The Bear’in yeni sezonu, diziyle ilgili ne seviyorsak yırtmadan ve abartmadan katlamayı başarmış. İlk etapta gastronomi ve mutfakla ilgili bir dizi zannedilebilir ama bu dizi tamamen anksiyete ve kendini zorbalamakla ilgili, bir nefes almakla ilgili. Bu benzini tadında koymasaydı kendi taklidini yapıp izleyenleri istismar ederdi. The Bear abartmadan, meramından şaşmadan depar adım ilerliyor. Harika bir kurgu dili, güzel bir müzik seçkisi ve şahane ikili mini diyaloglar barındırıyor. Her karakterinin pozitif ya da negatif gelişimini çok tutarlı bir şekilde anlatıyor.

Ayak İşleri’nin yeni sezonu daha karanlık ve cesurcaydı. “Eğer yeri geldiyse her şey hakkında doğru şaka yapılabilir, her durumun komiği doğru dozda çıkabilir” önermesinin kanlı canlı örneği. Son sezonda ortaya attığı sinir bozucu ve agresif önermeler, bu dizinin illa komik değil; ne kadar gerçek olabileceğini de gösterdi. Ellere sağlık.

2024’te keşfettiğin yeni tutkun?

Okumayı evvela babamın GırGır koleksiyonundan, sonra da Tenten’lerden öğrenmiş biri olarak çizgi roman hep hayatımda oldu. Bazen daha gevşemek için süper kahraman hikâyelerine takılıyorum, bazen de maçam yerse bağımsız grafik roman tabir ettiğimiz daha gerçekçi hikâyelere dalıyorum.

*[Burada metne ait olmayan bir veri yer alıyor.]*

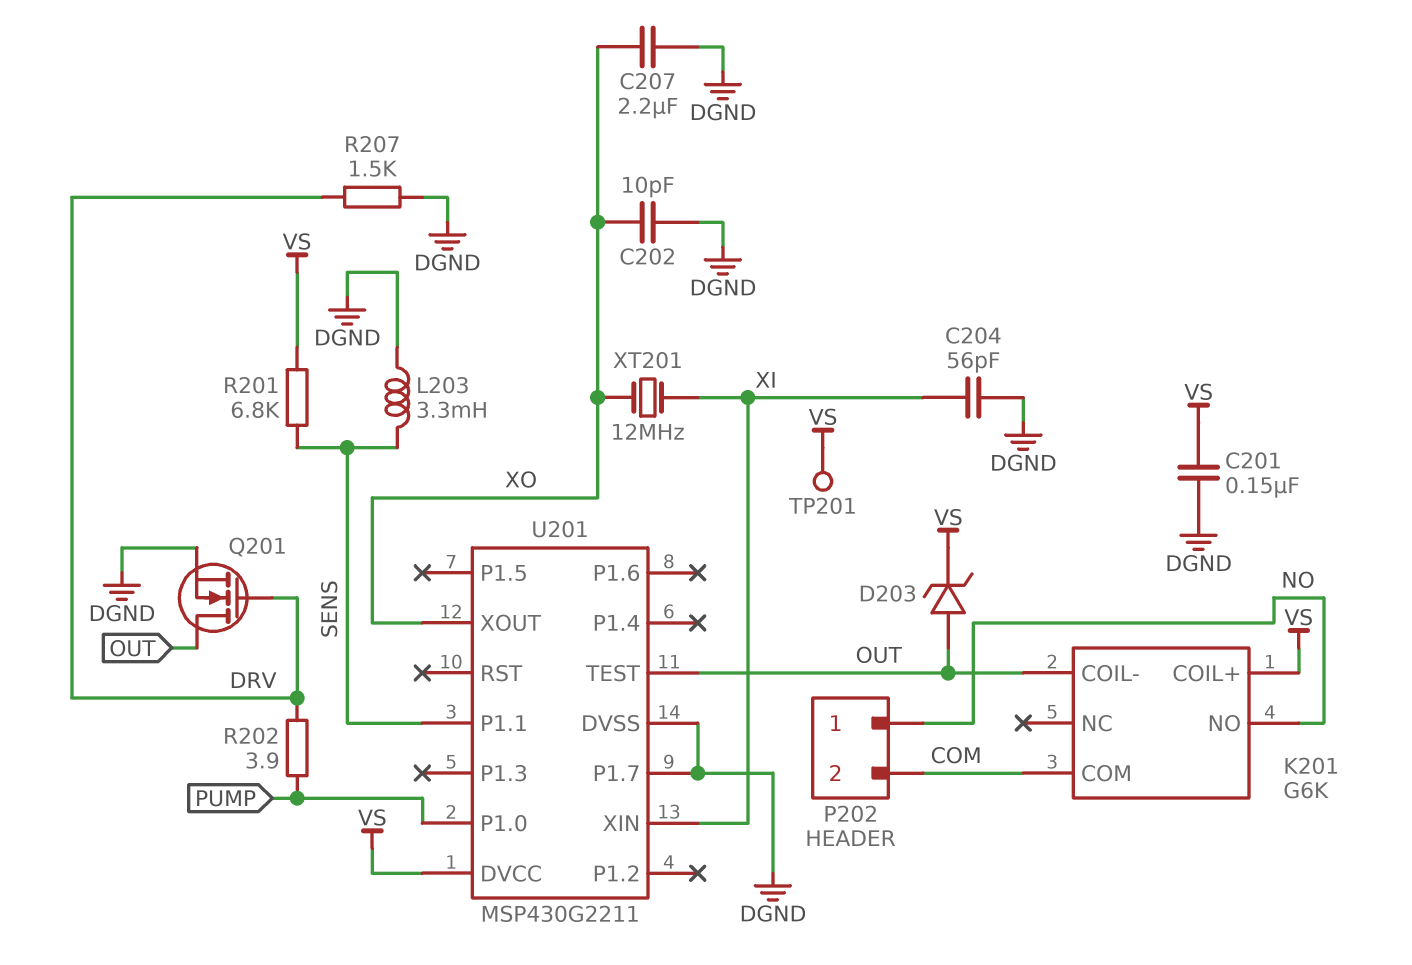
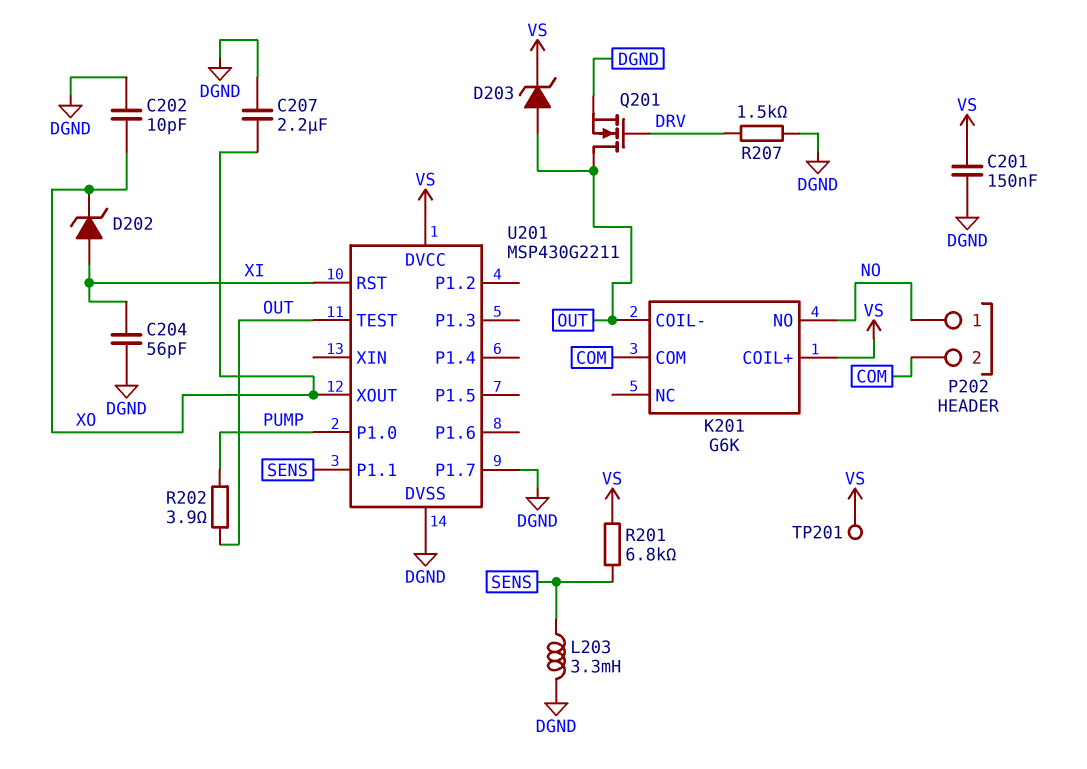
D202: none -> zener (A XI, K XO)
R202: 3.9 (DRV, PUMP) -> 3.9 (OUT, PUMP)
U201 pin RST: none -> XI
U201 pin XIN: XI -> none
XT201: 12MHz (XI, XO) -> none

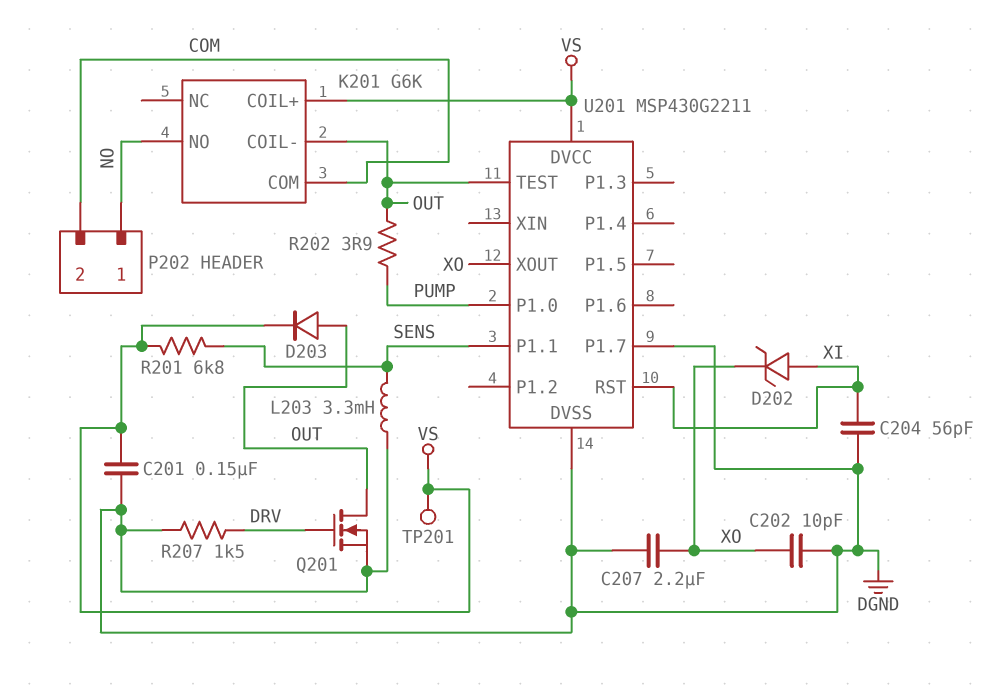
D203: zener (A OUT, K VS) -> diode (A OUT, K VS)

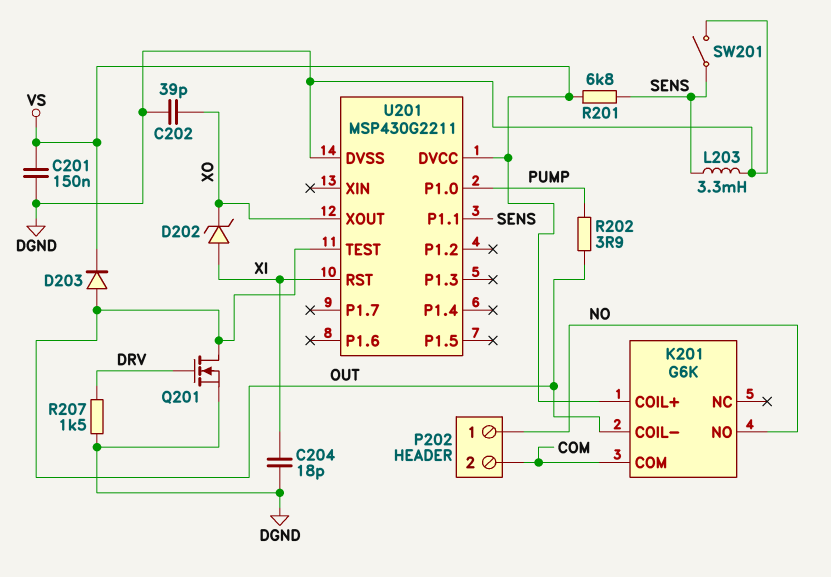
C202: 10pF (DGND, XO) -> 39pF (DGND, XO)
C204: 56pF (DGND, XI) -> 18pF (DGND, XI)
C207: 2.2uF (DGND, XO) -> none
SW201: none -> switch (DGND, SENS)
TP201: test point (VS) -> none
U201 pin P1.7: DGND -> none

İlk soruya yanıt olarak anlattığım Gece’nin hikâyesini, kendimce yeni bir roman olarak yazdım. İsmi Evcil Roket olacaktı, roman hâli pek tatmin etmedi. Sanki o anlatı dili bu hikâyeyi tam kapsamıyordu ya da üç adet roman yazdıktan sonra bir tane daha yapmak yerine yeni bir şeyler arıyordum, saldım. Sonra o bahsettiğim rüyayı gördüm, hikâyeyi tekrar ameliyatlamaya başladım. Konu evirildi çevrildi ve bir grafik / çizgi romana evrildi. Benim elim çizim konusunda kalem tutmuyor; Evcil Roket’i kim çizer, ben ne zaman tamamlarım bilmiyorum ama hiç denemediğim bir formatta, yeni sınırlar ve yeni özgürlüklerle bir hikâye kurmaya çalışmak çok eğlenceli.

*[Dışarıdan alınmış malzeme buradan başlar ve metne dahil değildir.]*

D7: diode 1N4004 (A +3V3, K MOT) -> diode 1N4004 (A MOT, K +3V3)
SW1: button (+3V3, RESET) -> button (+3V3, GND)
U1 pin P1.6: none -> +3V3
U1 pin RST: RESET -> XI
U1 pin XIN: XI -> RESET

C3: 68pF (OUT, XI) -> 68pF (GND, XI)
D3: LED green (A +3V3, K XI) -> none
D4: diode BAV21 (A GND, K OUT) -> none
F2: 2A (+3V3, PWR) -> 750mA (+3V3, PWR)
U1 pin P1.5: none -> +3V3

Bu yıl öğrendiğin bir kelime?

Mizanbim. Çok katmanlı, bazen de iç içe geçmiş hikâyelere deniyor. Bir anlatı içinde mükerrer mikro hikâye olması, bunların bazen birbirlerine ya da eserin makrosuna gönderme yapması. Ortak bir bağlantıda buluşan antolojik hikâyeler buna bir örnek olabilir. Ya da bir tablonun içindeki minik diğer tablolar.  

Bu yıl içinde en çok vakit geçirdiğin kitap?

Her yıl olduğu gibi, günleri kullanma kılavuzum: Kalemimin Sapını Gülle Donattım – Ferhan Şensoy.

2024te en çok dinlediğin şarkılar?

Büyük Ev Ablukada – Defansif Dizayn, komple baştan sona girdiğim uzun bir akşam yemeği gibi. Bu yıl en çok bu albüme başvurdum. Ekseri olarak Josh Homme’un elini attığı projelerde de çok gezindim.

2024te keşfettiğin harika grup/müzisyenler?

İç çektiren eski günlerde en sevdiğim şey festivallerde bilmediğim gruplar keşfedip bir sonraki performanslarına denk gelesiye onları hatim etmekti. Bu sene yılların açlığıyla nefessizce konser izledim. Sevenlerinden özür dileyerek, çünkü sesten dayak yiyerek konserden çıkıp kime anlatsam herkes “oo hastasıyız” dedi, Trentemøller diyorum. İsmini Google’a bakıp yazdım, zamanla oturacak bu şeyler.